7. hafta ilk gününde düştük havaalanı yollarına. İlk defa İzmir’e Atatürk havaalanından gidecektik, gitmez olaydık. Trafik neyse ki bayram tatili öncesi olmasına rağmen yoktu. Ama havaalanına giriş, otopark bulma, otoparktan terminale girme faslı çok yorucuydu. Genelde iki çekçekle gideriz, Ozan’ın bir de iş guc agirligi tuttu az eşya var diye kol çantası aldı. Yanında laptop, benim çantam derken hamile halimle bayağı bir yüklendim. Neyse ki o kadar da değil, bir şey olmadı. İzmir’e vardık ve her zamanki gibi havaalanında karşılandık. Hızlı gitmek istediğimiz zamanlarda olduğu gibi Ozan direksiyona geçti.
Nasıl söyleyeceğiz provasını hiç yapmadık ama yanımızda ilk ultrason goruntuleri vardi (sadece bi nokta duyan da bebek resmi goturduk sanacak) vardı. Onları bir şekilde verecek ve söyleyecektik.

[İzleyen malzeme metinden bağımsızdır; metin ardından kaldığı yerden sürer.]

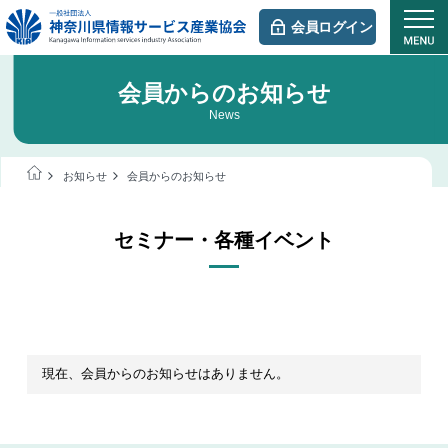
会員ログイン
会員からのお知らせ
News
お知らせ
会員からのお知らせ
セミナー・各種イベント
現在、会員からのお知らせはありません。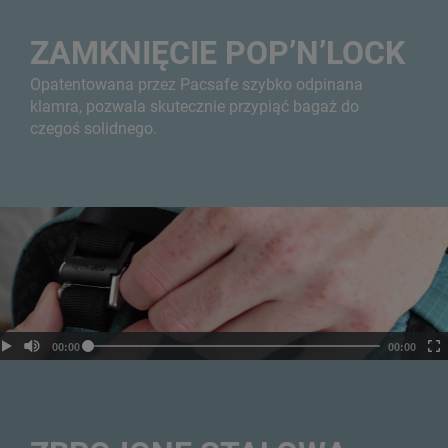
ZAMKNIĘCIE POP’N’LOCK
Opatentowana przez Pacsafe szybko odpinana
klamra, pozwala skutecznie przypiąć bagaż do
czegoś solidnego.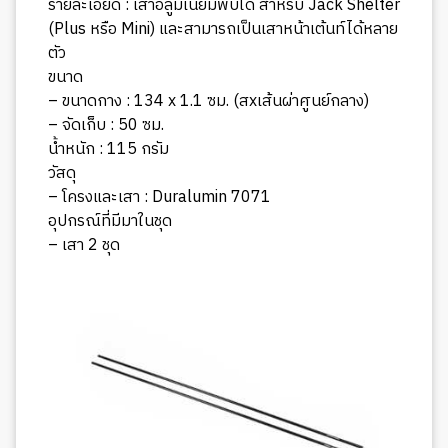
รายละเอียด : เสาอลูมิเนียมพับได้ สำหรับ Jack Shelter
(Plus หรือ Mini) และสามารถเป็นเสาหน้าเต้นท์ได้หลาย
ตัว
ขนาด
– ขนาดกาง : 134 x 1.1 ซม. (สxเส้นผ่าศูนย์กลาง)
– จัดเก็บ : 50 ซม.
น้ำหนัก : 115 กรัม
วัสดุ
– โครงและเสา : Duralumin 7071
อุปกรณ์ที่มีมาในชุด
– เสา 2 ชุด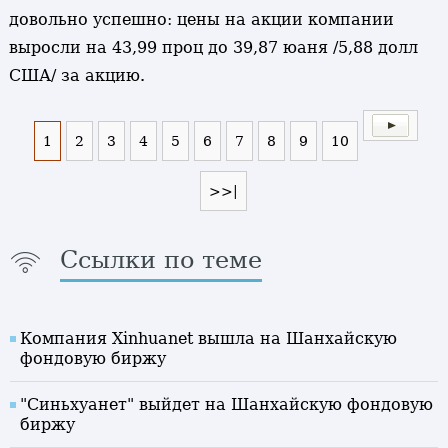
довольно успешно: цены на акции компании
выросли на 43,99 проц до 39,87 юаня /5,88 долл
США/ за акцию.
1
2
3
4
5
6
7
8
9
10
>>|
Ссылки по теме
Компания Xinhuanet вышла на Шанхайскую
фондовую биржу
"Синьхуанет" выйдет на Шанхайскую фондовую
биржу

Hoş beş, veranda da çay kahve faslında sıra sıra her zamanki gibi fotoğraflar çekilirken çıkardık verdik ultrasonu.
Dedik bebek bekliyoruz! Çok sevindiler, sarıldılar öptüler. Özelikle dedenin nerdeyse gözleri doldu, sevincinden yerinden duramıyordu. Babanne ise biraz şaşkın biraz şoklardaydı. Herhalde sevinmiştir, aksini düşünmek istemiyorum açıkçası.
Bir yandan iyi bir yandan azcik da olsa kiriciydi. Herhalde hamile olunca dünya senin etrafında dönsün herkes sana ilgi göstersin istiyorsun ya da oyle olacak saniyorsun. Aslında bu bana senin için hayatının en önemli konusunun en yakının bile olsa başkaları için o kadar da önemli olamayacağını göstermiş oldu. Bunda kötü bir şey yoktu, anne olacak bendim, onlar değil. Ayrica sonradan dusununce cok ustume dusulse muhtemelen bunalacak ve off poff lara baslayacaktim. Ne istedigini bilmez ikizler kadiniyim sonucta.
Bu hafta en belirgin şekilde çok çok çok acıktım ve acıkmakla kalmadım yedim de. Birkaç gün kabız, gaz sancısı, hazımsızlık, uyku hali ve bir gün mide yanması dışında minik kuş hep bana huzur verdi. Cuma donuş günümüz ve hormonların etkisi ile herhalde şu hamile hassasiyeti neymiş anladım, hüngür şakır ne düşünürsem düşüneyim ağladım.